* **Exercise materials**:
====================

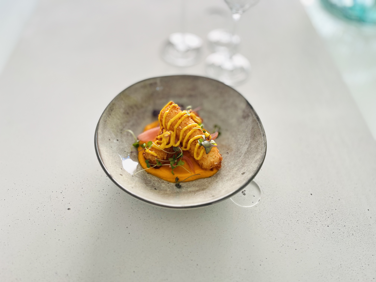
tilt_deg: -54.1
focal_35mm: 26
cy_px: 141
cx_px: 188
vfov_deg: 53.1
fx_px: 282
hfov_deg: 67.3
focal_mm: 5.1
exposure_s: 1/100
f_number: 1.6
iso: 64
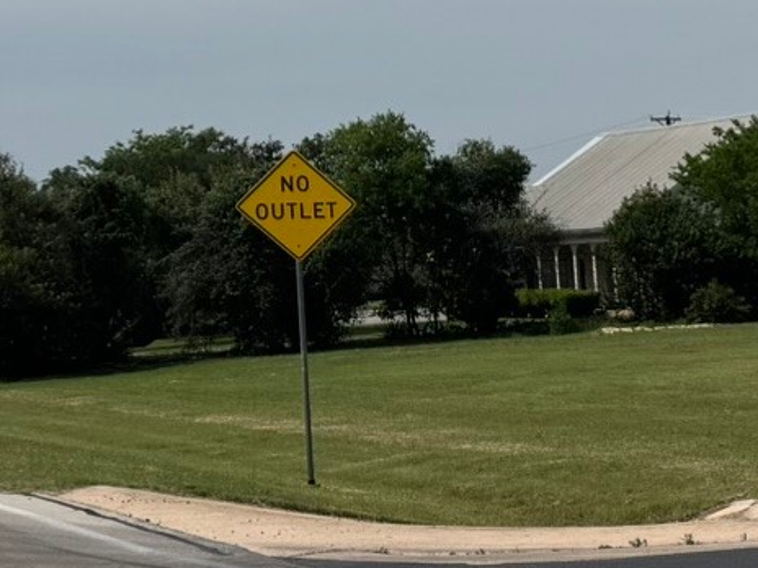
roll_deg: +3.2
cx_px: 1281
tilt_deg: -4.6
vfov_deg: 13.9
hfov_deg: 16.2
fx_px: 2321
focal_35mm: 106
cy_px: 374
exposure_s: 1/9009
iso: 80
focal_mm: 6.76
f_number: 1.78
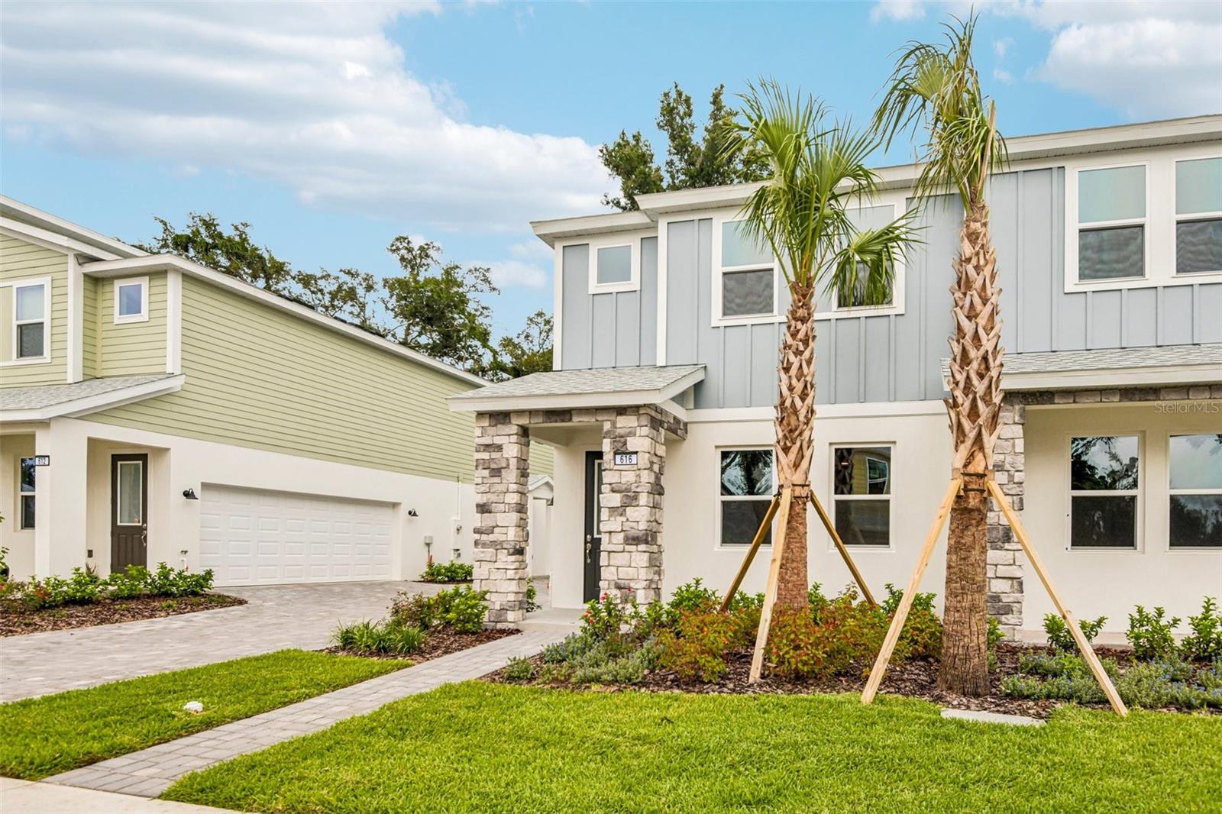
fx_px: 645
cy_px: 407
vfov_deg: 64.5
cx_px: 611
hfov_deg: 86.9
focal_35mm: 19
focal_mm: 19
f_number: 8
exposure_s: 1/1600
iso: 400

====================

* **Task item**:
Retype each record exactly as it stands, but do not include the pictures.

* **Response below**:
tilt_deg: -54.1
focal_35mm: 26
cy_px: 141
cx_px: 188
vfov_deg: 53.1
fx_px: 282
hfov_deg: 67.3
focal_mm: 5.1
exposure_s: 1/100
f_number: 1.6
iso: 64
roll_deg: +3.2
cx_px: 1281
tilt_deg: -4.6
vfov_deg: 13.9
hfov_deg: 16.2
fx_px: 2321
focal_35mm: 106
cy_px: 374
exposure_s: 1/9009
iso: 80
focal_mm: 6.76
f_number: 1.78
fx_px: 645
cy_px: 407
vfov_deg: 64.5
cx_px: 611
hfov_deg: 86.9
focal_35mm: 19
focal_mm: 19
f_number: 8
exposure_s: 1/1600
iso: 400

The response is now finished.